DeLena, a law enforcement officer born and bred in the area, constantly finds himself in a dilemma: if he wants to build big cases and arrest the true villains (the fentanyl kingpins in Mexico and the Dominican Republic), he must arrest and flip his addicted friends and neighbors — or worse, their neighbor’s teenage kids. “This is the new front in the war on drugs: federal law enforcement vs. the people they grew up with,” Solotaroff told Deadline.
“I’ve been familiar with Paul’s writing for years. I’ve always loved the depth of his characters and the cinematic quality of his writing,” said Tollin who met the journalist at a screening for the documentary Morningside 5. “After the screening, there was a guy in the back asking these very interesting questions. Afterwards, we sought each other out and we said we should talk … he said I want to send you something.” Solotaroff sent the article. Tollin said he was excited at the possibility “to do something so timely and socially impactful, and to find this hero like Jon DeLena who you can base a series around and celebrate for his courage.”
Executive producers will be MSM’s Tollin, Solotaroff and Mason Gordon, who was instrumental in bringing the story into the company. Matt Ochacher of The Nacelle Company and MSM’s Laura Gleeson will serve as producers.
“This article was a real eye-opener,” said Gordon. “Paul’s writing has a tremendous way of being provocative and asking the questions that really matter without stating them explicitly. What really blew me away about this article is how he framed this as a societal problem and that no one is immune to this. It has come out of the poor, urban areas and is happening in middle class and upper-middle class communities now.”

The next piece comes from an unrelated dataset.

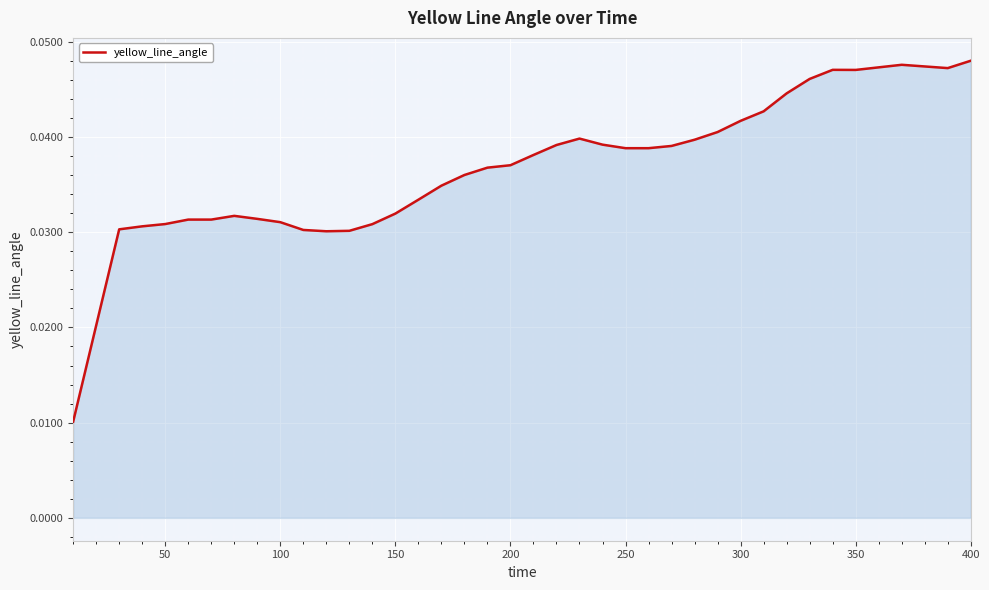

How many points are lower than both their immediate neighbors (excluding endpoints)?

3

Solotaroff said that after writing about El Chapo he wanted to write about the other end of the heroin highway because it cut through to “and has wiped out an enormous swath of white, working class people.” he said. “Chapo knew the real markets to get to were where there were huge clusters of ethnic whites. He first flooded the market with cheap synthetic pain pills and then followed that with fentanyl.” He said that the druglord figured out a way to get out of paying the farmers and cops and create his own synthetic heroin which is 50 times stronger than regular heroin. Then the imprisoned El Chapo went about creating a large distribution network, using his supermarket business to facilitate his operation using vast storage spaces he had in port cities.
El Chapo hired people to dig these elaborate underground tunnels — oftentimes a mile long — so laundry baskets full of drugs could move through on rails. “His repayment to them was shooting them all in the head and burying them in an unmarked field,” said Solotaroff.
That is the kind of danger facing these DEA agents, which Solotaroff appropriately call “super-soldiers.”
Solotaroff broke the NFL concussion scandal, the Aaron Hernandez story, and was the first to report the horror-show conditions at Walter Reade Hospital. He has also written a series of stories that helped free innocent men who were doing life without parole in state prisons.
Solotaroff is the author of three books. Six of his stories have been optioned for TV dramas or films, including Original Gangster, The Fixer, Living the Vida Macho, Not Guilty and The Gangster in the Huddle.